**Extracted records:**
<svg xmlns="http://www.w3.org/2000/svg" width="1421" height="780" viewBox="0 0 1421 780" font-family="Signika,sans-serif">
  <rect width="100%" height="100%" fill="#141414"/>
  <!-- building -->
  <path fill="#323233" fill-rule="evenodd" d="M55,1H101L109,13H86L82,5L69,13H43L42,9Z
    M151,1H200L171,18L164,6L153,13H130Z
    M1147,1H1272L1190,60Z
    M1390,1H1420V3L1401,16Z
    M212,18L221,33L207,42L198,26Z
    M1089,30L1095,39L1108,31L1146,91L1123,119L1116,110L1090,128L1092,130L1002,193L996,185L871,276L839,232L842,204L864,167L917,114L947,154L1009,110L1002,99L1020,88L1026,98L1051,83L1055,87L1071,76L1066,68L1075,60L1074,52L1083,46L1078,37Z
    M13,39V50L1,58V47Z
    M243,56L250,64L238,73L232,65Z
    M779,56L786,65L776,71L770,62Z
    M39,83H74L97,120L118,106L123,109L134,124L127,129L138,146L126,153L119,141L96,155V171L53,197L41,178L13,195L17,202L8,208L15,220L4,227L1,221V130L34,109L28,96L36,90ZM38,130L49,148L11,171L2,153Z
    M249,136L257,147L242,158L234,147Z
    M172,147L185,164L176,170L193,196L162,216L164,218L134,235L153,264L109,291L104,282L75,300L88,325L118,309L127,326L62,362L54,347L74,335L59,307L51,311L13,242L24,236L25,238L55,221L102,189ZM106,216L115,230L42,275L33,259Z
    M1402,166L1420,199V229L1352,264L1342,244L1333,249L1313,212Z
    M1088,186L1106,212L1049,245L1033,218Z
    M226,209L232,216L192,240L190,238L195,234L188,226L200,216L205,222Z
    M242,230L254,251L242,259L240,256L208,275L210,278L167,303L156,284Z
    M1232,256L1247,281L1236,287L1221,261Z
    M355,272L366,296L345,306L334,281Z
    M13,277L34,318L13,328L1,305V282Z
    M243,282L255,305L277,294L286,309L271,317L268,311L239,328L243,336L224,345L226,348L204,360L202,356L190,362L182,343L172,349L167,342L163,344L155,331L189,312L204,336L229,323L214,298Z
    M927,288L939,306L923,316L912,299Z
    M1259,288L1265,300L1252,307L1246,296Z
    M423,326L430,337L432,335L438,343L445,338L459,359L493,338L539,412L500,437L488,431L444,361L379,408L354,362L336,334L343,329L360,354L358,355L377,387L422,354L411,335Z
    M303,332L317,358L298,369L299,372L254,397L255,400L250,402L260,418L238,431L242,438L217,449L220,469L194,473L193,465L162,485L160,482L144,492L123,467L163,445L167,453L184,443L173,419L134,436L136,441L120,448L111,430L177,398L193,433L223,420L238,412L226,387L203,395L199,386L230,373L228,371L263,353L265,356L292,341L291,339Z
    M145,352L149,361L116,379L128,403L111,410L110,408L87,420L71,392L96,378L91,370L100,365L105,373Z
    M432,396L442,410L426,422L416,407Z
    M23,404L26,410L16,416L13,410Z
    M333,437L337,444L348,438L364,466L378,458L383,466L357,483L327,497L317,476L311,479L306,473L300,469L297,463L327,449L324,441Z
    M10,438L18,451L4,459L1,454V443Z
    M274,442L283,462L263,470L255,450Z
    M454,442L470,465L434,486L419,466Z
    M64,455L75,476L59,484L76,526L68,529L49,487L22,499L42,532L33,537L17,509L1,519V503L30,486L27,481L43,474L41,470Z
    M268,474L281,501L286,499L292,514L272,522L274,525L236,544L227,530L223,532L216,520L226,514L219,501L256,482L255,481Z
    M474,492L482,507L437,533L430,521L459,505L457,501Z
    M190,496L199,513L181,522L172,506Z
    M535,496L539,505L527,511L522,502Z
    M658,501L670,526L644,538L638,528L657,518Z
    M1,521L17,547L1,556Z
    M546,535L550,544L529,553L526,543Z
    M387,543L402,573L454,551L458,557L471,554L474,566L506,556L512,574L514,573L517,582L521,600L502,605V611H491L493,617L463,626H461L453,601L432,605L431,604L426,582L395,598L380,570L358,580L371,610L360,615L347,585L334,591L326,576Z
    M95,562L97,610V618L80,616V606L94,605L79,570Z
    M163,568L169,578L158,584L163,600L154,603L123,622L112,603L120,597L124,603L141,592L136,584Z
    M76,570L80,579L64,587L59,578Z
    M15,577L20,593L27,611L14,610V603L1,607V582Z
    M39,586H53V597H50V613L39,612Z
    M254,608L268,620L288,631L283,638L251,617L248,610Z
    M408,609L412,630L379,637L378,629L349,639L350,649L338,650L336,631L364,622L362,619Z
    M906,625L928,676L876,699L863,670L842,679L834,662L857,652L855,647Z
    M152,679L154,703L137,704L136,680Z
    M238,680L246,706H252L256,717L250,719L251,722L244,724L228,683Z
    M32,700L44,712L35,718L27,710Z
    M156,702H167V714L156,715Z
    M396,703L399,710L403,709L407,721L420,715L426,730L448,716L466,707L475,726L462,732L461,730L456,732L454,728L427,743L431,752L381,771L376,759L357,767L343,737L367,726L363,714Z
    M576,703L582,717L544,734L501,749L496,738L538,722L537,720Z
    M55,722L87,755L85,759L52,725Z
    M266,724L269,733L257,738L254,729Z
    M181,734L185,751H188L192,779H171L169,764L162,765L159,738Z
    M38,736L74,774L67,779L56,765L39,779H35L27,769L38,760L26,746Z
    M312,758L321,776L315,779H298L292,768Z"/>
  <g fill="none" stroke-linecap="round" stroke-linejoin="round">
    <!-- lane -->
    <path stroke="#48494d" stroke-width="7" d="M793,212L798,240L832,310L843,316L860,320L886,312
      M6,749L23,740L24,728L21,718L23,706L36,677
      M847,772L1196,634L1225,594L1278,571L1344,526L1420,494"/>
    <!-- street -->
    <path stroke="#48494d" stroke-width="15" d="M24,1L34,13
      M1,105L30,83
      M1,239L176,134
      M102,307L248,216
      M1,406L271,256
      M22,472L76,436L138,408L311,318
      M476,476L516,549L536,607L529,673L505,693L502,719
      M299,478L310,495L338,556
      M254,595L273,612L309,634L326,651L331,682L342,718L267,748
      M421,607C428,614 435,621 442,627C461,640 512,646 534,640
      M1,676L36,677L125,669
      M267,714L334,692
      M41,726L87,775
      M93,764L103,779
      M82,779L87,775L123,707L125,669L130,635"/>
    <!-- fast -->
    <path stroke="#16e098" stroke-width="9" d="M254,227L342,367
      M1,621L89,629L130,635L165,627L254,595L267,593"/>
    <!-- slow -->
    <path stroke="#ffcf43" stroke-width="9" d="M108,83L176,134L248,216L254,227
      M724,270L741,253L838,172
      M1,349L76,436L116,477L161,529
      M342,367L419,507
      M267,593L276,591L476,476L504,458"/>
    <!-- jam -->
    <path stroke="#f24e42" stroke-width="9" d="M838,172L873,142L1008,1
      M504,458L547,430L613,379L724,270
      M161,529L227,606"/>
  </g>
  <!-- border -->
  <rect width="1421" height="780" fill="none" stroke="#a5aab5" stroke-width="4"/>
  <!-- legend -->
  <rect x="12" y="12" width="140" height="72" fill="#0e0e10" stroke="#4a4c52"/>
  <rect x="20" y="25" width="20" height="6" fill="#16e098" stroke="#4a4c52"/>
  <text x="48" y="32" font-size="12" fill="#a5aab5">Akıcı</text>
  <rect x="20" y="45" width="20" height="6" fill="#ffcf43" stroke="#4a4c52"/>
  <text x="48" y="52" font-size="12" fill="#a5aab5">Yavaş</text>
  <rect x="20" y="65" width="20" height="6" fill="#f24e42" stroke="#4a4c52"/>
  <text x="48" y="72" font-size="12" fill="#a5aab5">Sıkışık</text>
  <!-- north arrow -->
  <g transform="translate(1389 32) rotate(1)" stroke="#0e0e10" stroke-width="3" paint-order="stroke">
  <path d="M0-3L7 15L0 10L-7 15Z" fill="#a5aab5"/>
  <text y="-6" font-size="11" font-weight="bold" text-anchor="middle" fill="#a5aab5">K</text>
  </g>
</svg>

**Your objective:** Only one thing belongs in the reply: the exact lines of the listing above, from the one with "M22,472L76,436L138,408L311,318" through its last line.

**Result of this exercise:**
      M22,472L76,436L138,408L311,318
      M476,476L516,549L536,607L529,673L505,693L502,719
      M299,478L310,495L338,556
      M254,595L273,612L309,634L326,651L331,682L342,718L267,748
      M421,607C428,614 435,621 442,627C461,640 512,646 534,640
      M1,676L36,677L125,669
      M267,714L334,692
      M41,726L87,775
      M93,764L103,779
      M82,779L87,775L123,707L125,669L130,635"/>
    <!-- fast -->
    <path stroke="#16e098" stroke-width="9" d="M254,227L342,367
      M1,621L89,629L130,635L165,627L254,595L267,593"/>
    <!-- slow -->
    <path stroke="#ffcf43" stroke-width="9" d="M108,83L176,134L248,216L254,227
      M724,270L741,253L838,172
      M1,349L76,436L116,477L161,529
      M342,367L419,507
      M267,593L276,591L476,476L504,458"/>
    <!-- jam -->
    <path stroke="#f24e42" stroke-width="9" d="M838,172L873,142L1008,1
      M504,458L547,430L613,379L724,270
      M161,529L227,606"/>
  </g>
  <!-- border -->
  <rect width="1421" height="780" fill="none" stroke="#a5aab5" stroke-width="4"/>
  <!-- legend -->
  <rect x="12" y="12" width="140" height="72" fill="#0e0e10" stroke="#4a4c52"/>
  <rect x="20" y="25" width="20" height="6" fill="#16e098" stroke="#4a4c52"/>
  <text x="48" y="32" font-size="12" fill="#a5aab5">Akıcı</text>
  <rect x="20" y="45" width="20" height="6" fill="#ffcf43" stroke="#4a4c52"/>
  <text x="48" y="52" font-size="12" fill="#a5aab5">Yavaş</text>
  <rect x="20" y="65" width="20" height="6" fill="#f24e42" stroke="#4a4c52"/>
  <text x="48" y="72" font-size="12" fill="#a5aab5">Sıkışık</text>
  <!-- north arrow -->
  <g transform="translate(1389 32) rotate(1)" stroke="#0e0e10" stroke-width="3" paint-order="stroke">
  <path d="M0-3L7 15L0 10L-7 15Z" fill="#a5aab5"/>
  <text y="-6" font-size="11" font-weight="bold" text-anchor="middle" fill="#a5aab5">K</text>
  </g>
</svg>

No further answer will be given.